**Task to carry out**: On how many lines of the records below does the string "aquest" appear? Reply with only the number.
● ● ●
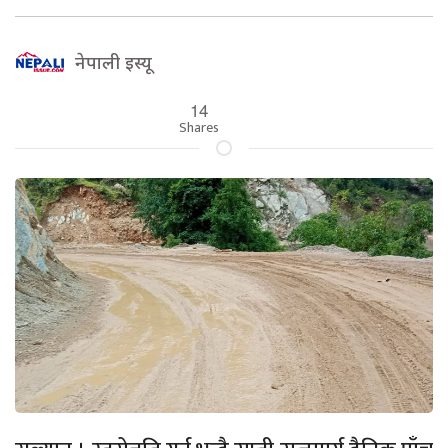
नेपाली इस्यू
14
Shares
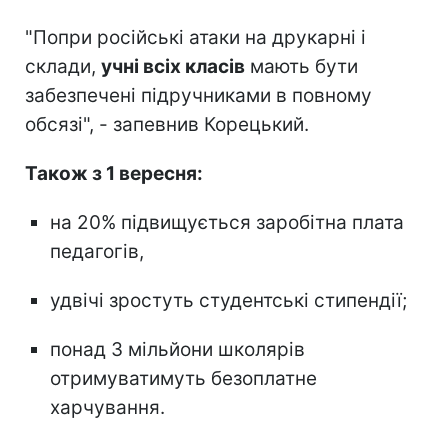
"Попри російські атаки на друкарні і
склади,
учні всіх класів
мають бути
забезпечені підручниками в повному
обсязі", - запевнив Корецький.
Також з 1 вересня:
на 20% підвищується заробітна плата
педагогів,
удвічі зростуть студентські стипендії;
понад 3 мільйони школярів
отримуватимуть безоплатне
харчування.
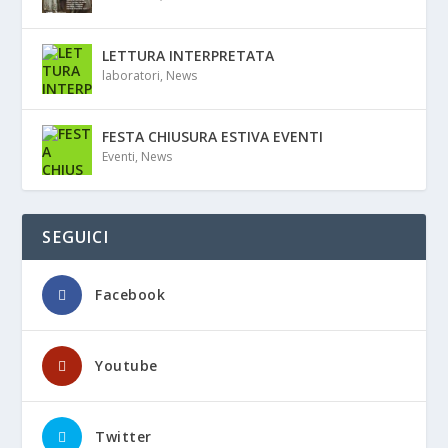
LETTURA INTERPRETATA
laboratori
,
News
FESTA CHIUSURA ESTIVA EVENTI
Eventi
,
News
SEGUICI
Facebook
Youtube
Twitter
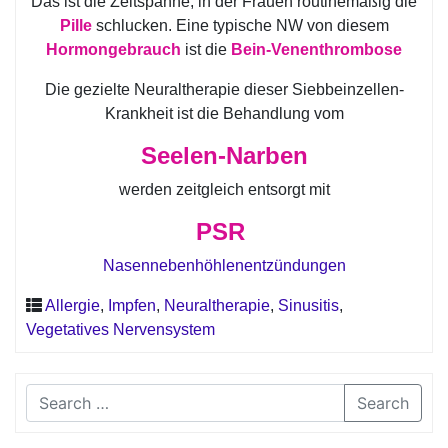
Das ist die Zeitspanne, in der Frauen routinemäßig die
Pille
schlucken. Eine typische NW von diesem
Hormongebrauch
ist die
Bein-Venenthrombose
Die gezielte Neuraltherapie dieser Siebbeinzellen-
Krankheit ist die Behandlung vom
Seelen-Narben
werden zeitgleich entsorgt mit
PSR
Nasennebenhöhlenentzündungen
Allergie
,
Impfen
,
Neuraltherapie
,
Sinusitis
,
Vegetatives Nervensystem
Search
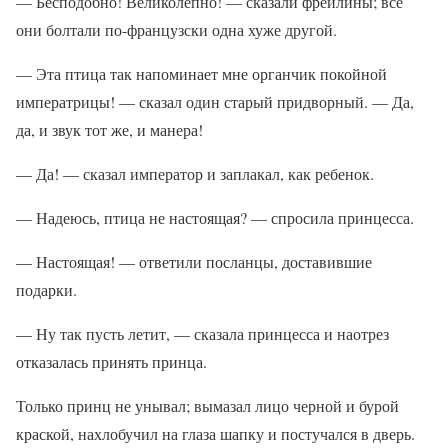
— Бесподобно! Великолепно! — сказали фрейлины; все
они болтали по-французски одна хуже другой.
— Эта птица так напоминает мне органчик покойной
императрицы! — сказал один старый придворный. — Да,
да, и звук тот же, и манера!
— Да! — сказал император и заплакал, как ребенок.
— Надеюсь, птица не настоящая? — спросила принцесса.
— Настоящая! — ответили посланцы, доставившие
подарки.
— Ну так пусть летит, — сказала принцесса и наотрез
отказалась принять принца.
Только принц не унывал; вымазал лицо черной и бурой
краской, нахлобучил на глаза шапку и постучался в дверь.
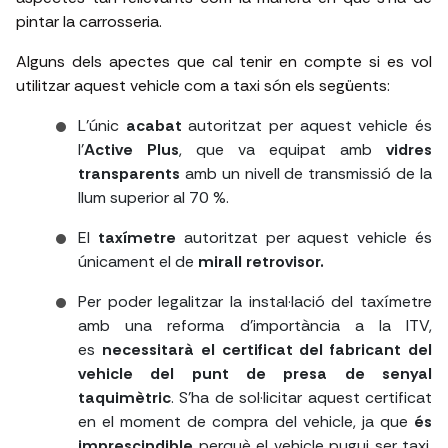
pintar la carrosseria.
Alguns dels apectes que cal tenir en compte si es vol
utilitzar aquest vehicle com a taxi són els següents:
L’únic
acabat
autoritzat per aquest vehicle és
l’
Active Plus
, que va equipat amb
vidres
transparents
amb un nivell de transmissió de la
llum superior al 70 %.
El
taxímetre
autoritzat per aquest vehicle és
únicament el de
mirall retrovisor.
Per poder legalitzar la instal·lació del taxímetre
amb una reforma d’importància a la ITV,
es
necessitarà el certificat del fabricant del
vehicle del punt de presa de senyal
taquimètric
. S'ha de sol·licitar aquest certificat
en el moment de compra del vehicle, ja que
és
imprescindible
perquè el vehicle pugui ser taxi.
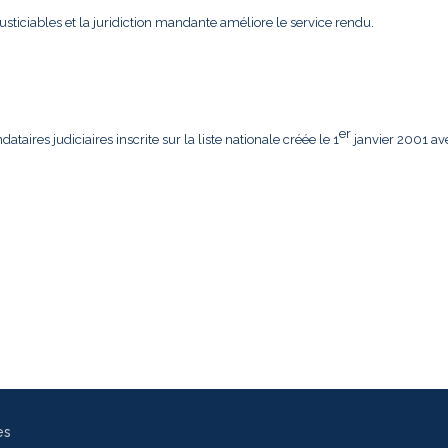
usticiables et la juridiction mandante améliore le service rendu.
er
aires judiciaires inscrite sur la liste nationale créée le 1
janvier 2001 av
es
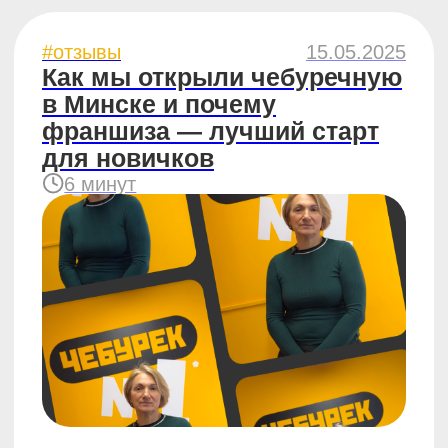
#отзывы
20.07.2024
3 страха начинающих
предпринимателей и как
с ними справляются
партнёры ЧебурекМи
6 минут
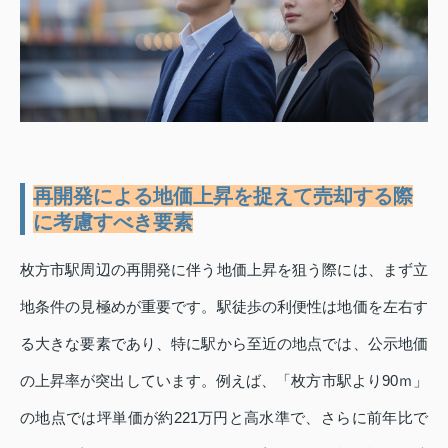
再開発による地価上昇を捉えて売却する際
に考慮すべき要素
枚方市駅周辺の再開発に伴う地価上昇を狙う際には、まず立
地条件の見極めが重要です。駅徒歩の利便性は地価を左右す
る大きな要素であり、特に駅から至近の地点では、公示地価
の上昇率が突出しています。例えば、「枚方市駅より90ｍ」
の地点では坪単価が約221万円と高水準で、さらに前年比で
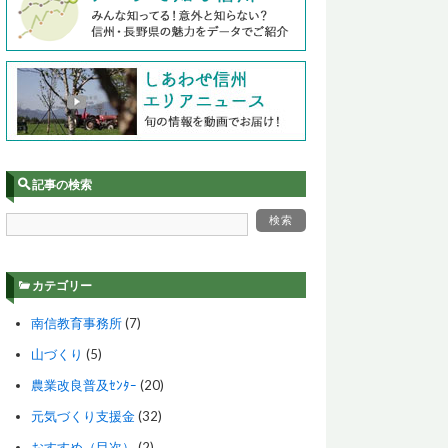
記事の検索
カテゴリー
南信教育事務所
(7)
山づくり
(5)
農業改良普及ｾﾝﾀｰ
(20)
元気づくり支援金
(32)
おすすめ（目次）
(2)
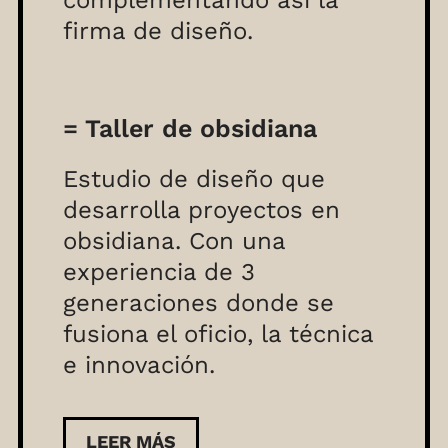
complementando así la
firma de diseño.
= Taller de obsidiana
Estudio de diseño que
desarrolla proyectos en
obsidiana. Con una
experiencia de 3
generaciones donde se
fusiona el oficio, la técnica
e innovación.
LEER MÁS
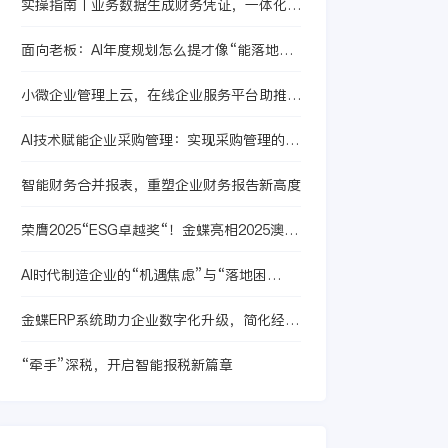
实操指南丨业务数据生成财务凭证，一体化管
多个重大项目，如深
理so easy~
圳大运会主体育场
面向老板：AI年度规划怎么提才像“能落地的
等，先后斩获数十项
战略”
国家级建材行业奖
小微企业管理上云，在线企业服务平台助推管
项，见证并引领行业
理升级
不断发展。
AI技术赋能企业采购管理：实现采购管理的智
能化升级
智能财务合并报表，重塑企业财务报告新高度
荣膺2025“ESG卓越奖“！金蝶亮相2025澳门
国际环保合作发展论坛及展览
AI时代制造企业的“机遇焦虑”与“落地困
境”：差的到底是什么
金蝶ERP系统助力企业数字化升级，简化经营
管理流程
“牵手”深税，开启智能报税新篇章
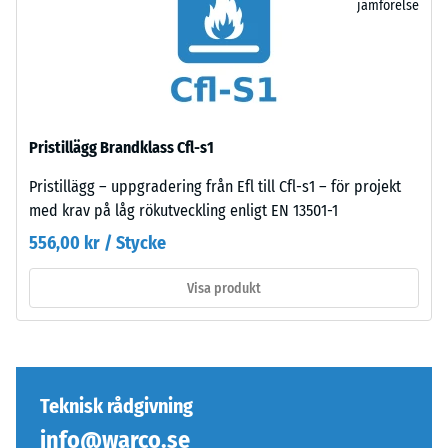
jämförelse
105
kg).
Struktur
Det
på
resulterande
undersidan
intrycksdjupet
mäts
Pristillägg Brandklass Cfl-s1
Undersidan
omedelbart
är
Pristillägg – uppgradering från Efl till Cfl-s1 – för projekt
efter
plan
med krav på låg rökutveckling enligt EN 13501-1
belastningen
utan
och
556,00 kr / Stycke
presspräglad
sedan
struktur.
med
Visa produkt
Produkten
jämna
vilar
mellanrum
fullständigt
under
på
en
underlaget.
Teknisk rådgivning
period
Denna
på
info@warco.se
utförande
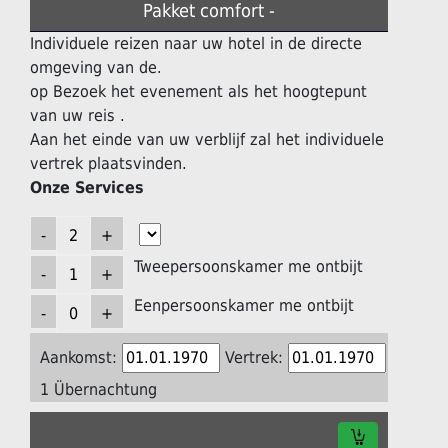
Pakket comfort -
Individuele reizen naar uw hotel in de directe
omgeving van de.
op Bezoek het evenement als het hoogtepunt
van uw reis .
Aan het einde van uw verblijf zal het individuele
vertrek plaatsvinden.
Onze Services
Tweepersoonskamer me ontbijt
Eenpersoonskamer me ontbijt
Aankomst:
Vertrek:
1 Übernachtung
● ● ●
**Task result**: 4